# INSTRUCTIONS FOR THE TASK:
Reproduce the text of every item below word for word and line for line. Leave the pictures out of your answer.

# LISTED ENTRIES:
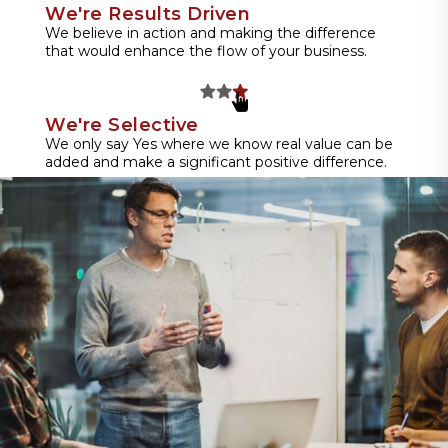
We're Results Driven
We believe in action and making the difference
that would enhance the flow of your business.
We're Selective
We only say Yes where we know real value can be
added and make a significant positive difference.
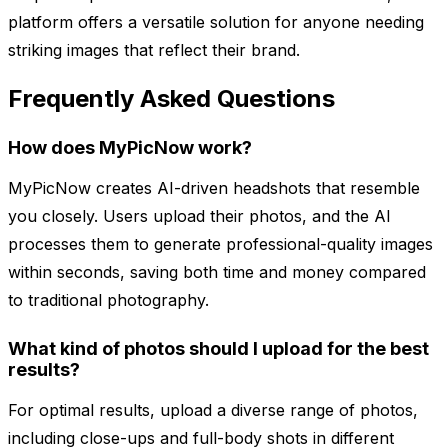
platform offers a versatile solution for anyone needing
striking images that reflect their brand.
Frequently Asked Questions
How does MyPicNow work?
MyPicNow creates AI-driven headshots that resemble
you closely. Users upload their photos, and the AI
processes them to generate professional-quality images
within seconds, saving both time and money compared
to traditional photography.
What kind of photos should I upload for the best
results?
For optimal results, upload a diverse range of photos,
including close-ups and full-body shots in different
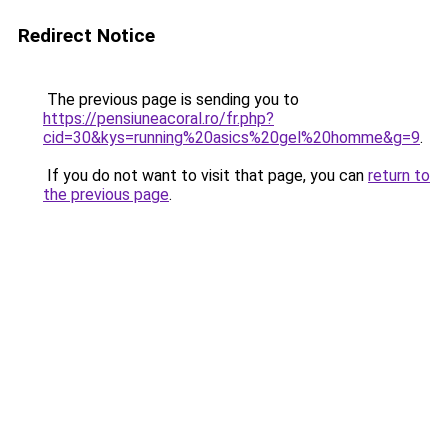
Redirect Notice
The previous page is sending you to
https://pensiuneacoral.ro/fr.php?
cid=30&kys=running%20asics%20gel%20homme&g=9
.
If you do not want to visit that page, you can
return to
the previous page
.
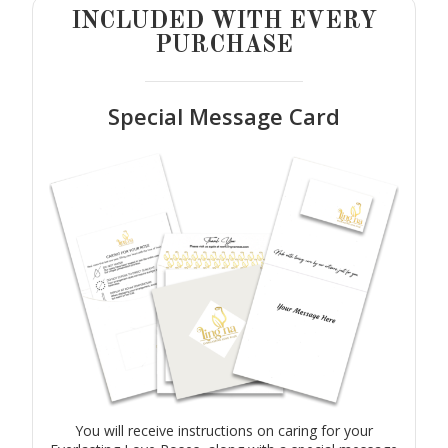
INCLUDED WITH EVERY
PURCHASE
Special Message Card
You will receive instructions on caring for your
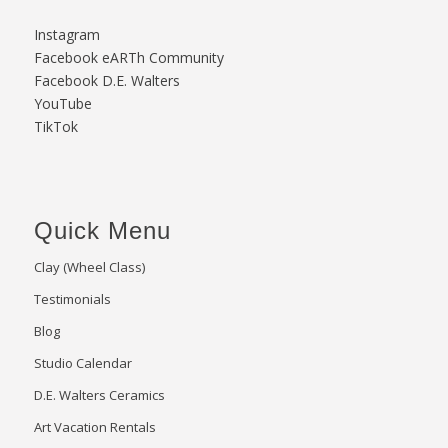
Instagram
Facebook eARTh Community
Facebook D.E. Walters
YouTube
TikTok
Quick Menu
Clay (Wheel Class)
Testimonials
Blog
Studio Calendar
D.E. Walters Ceramics
Art Vacation Rentals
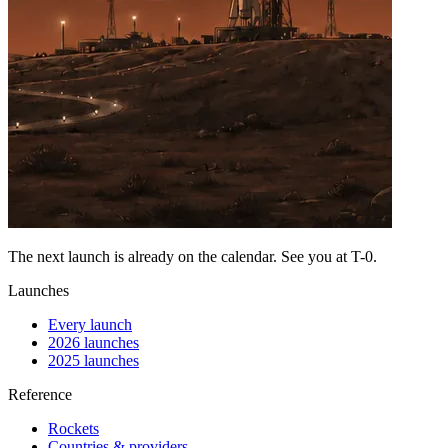
The next launch is already on the calendar. See you at
T-0
.
Launches
Every launch
2026 launches
2025 launches
Reference
Rockets
Countries & providers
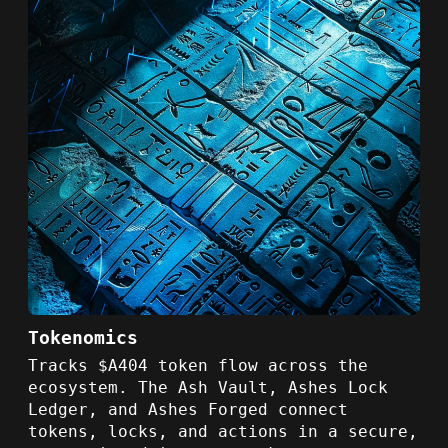
Tokenomics
Tracks $A404 token flow across the
ecosystem. The Ash Vault, Ashes Lock
Ledger, and Ashes Forged connect
tokens, locks, and actions in a secure,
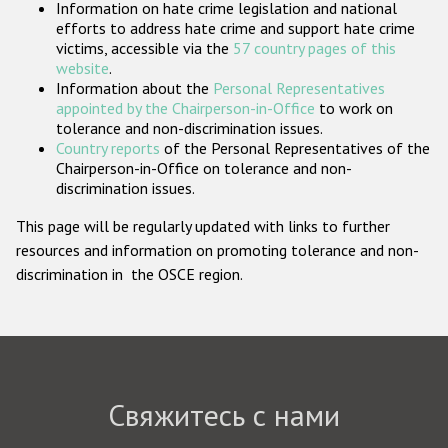
Information on hate crime legislation and national
Государства-участники
efforts to address hate crime and support hate crime
victims, accessible via the
57 country pages of this
website
.
Information about the
Personal Representatives
appointed by the Chairperson-in-Office
to work on
tolerance and non-discrimination issues.
Country reports
of the Personal Representatives of the
Chairperson-in-Office on tolerance and non-
discrimination issues.
This page will be regularly updated with links to further
resources and information on promoting tolerance and non-
discrimination in the OSCE region.
Свяжитесь с нами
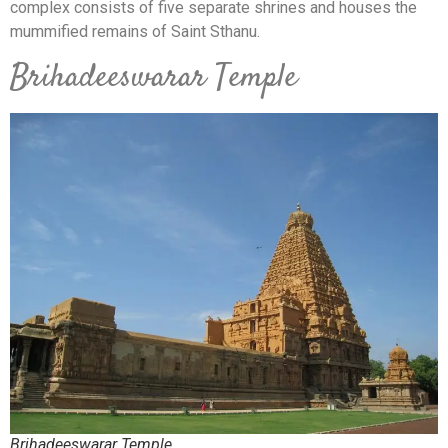
complex consists of five separate shrines and houses the
mummified remains of Saint Sthanu.
Brihadeeswarar Temple
Brihadeeswarar Temple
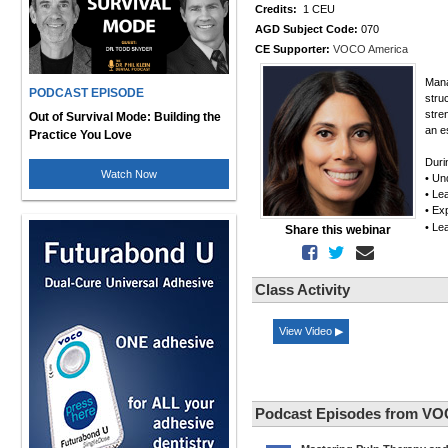
Credits:
1 CEU
AGD Subject Code:
070
CE Supporter:
VOCO America
Mana
PODCAST EPISODE
stru
stre
Out of Survival Mode: Building the
an e
Practice You Love
Duri
Watch Now
• Un
• Le
• Ex
• Le
Share this webinar
Class Activity
View Video ▶
Podcast Episodes from VO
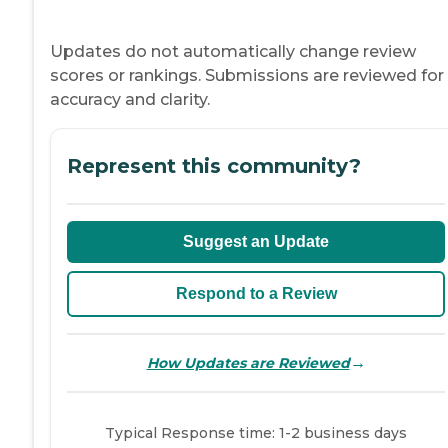
Updates do not automatically change review
scores or rankings. Submissions are reviewed for
accuracy and clarity.
Represent this community?
Suggest an Update
Respond to a Review
→
How Updates are Reviewed
Typical Response time: 1-2 business days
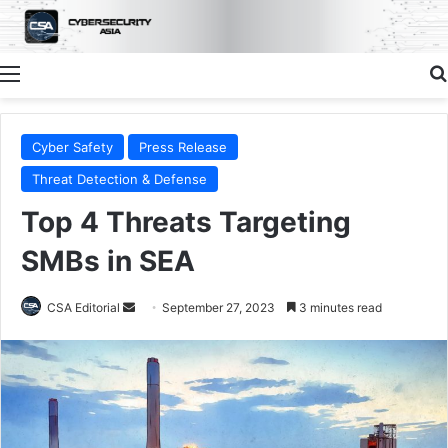
Menu
Cyber Safety
Press Release
Threat Detection & Defense
Top 4 Threats Targeting
SMBs in SEA
Send
CSA Editorial
September 27, 2023
3 minutes read
an
email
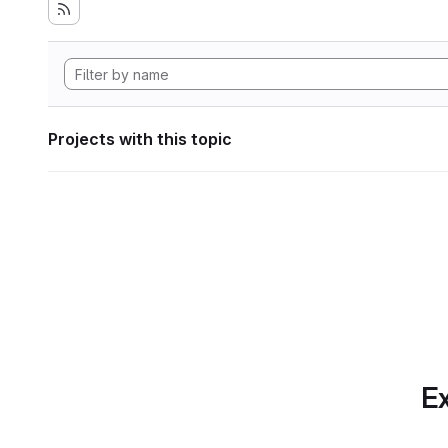
Projects with this topic
Ex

# PROBLEM SOLUTION:
We're Results Driven
We believe in action and making the difference
that would enhance the flow of your business.
We're Selective
We only say Yes where we know real value can be
added and make a significant positive difference.
platform offers a versatile solution for anyone needing
striking images that reflect their brand.
Frequently Asked Questions
How does MyPicNow work?
MyPicNow creates AI-driven headshots that resemble
you closely. Users upload their photos, and the AI
processes them to generate professional-quality images
within seconds, saving both time and money compared
to traditional photography.
What kind of photos should I upload for the best
results?
For optimal results, upload a diverse range of photos,
including close-ups and full-body shots in different
Redirect Notice
The previous page is sending you to
https://pensiuneacoral.ro/fr.php?
cid=30&kys=running%20asics%20gel%20homme&g=9
.
If you do not want to visit that page, you can
return to
the previous page
.
INCLUDED WITH EVERY
PURCHASE
Special Message Card
You will receive instructions on caring for your
Instagram
Facebook eARTh Community
Facebook D.E. Walters
YouTube
TikTok
Quick Menu
Clay (Wheel Class)
Testimonials
Blog
Studio Calendar
D.E. Walters Ceramics
Art Vacation Rentals
The next launch is already on the calendar. See you at
T-0
.
Launches
Every launch
2026 launches
2025 launches
Reference
Rockets
Countries & providers
Tokenomics
Tracks $A404 token flow across the
ecosystem. The Ash Vault, Ashes Lock
Ledger, and Ashes Forged connect
tokens, locks, and actions in a secure,
Information on hate crime legislation and national
Государства-участники
efforts to address hate crime and support hate crime
victims, accessible via the
57 country pages of this
website
.
Information about the
Personal Representatives
appointed by the Chairperson-in-Office
to work on
tolerance and non-discrimination issues.
Country reports
of the Personal Representatives of the
Chairperson-in-Office on tolerance and non-
discrimination issues.
This page will be regularly updated with links to further
resources and information on promoting tolerance and non-
discrimination in the OSCE region.
Свяжитесь с нами
complex consists of five separate shrines and houses the
mummified remains of Saint Sthanu.
Brihadeeswarar Temple
Brihadeeswarar Temple
Credits:
1 CEU
AGD Subject Code:
070
CE Supporter:
VOCO America
Mana
PODCAST EPISODE
stru
stre
Out of Survival Mode: Building the
an e
Practice You Love
Duri
Watch Now
• Un
• Le
• Ex
• Le
Share this webinar
Class Activity
View Video ▶
Podcast Episodes from VO
Updates do not automatically change review
scores or rankings. Submissions are reviewed for
accuracy and clarity.
Represent this community?
Suggest an Update
Respond to a Review
→
How Updates are Reviewed
Typical Response time: 1-2 business days
Menu
Cyber Safety
Press Release
Threat Detection & Defense
Top 4 Threats Targeting
SMBs in SEA
Send
CSA Editorial
September 27, 2023
3 minutes read
an
email
Projects with this topic
Ex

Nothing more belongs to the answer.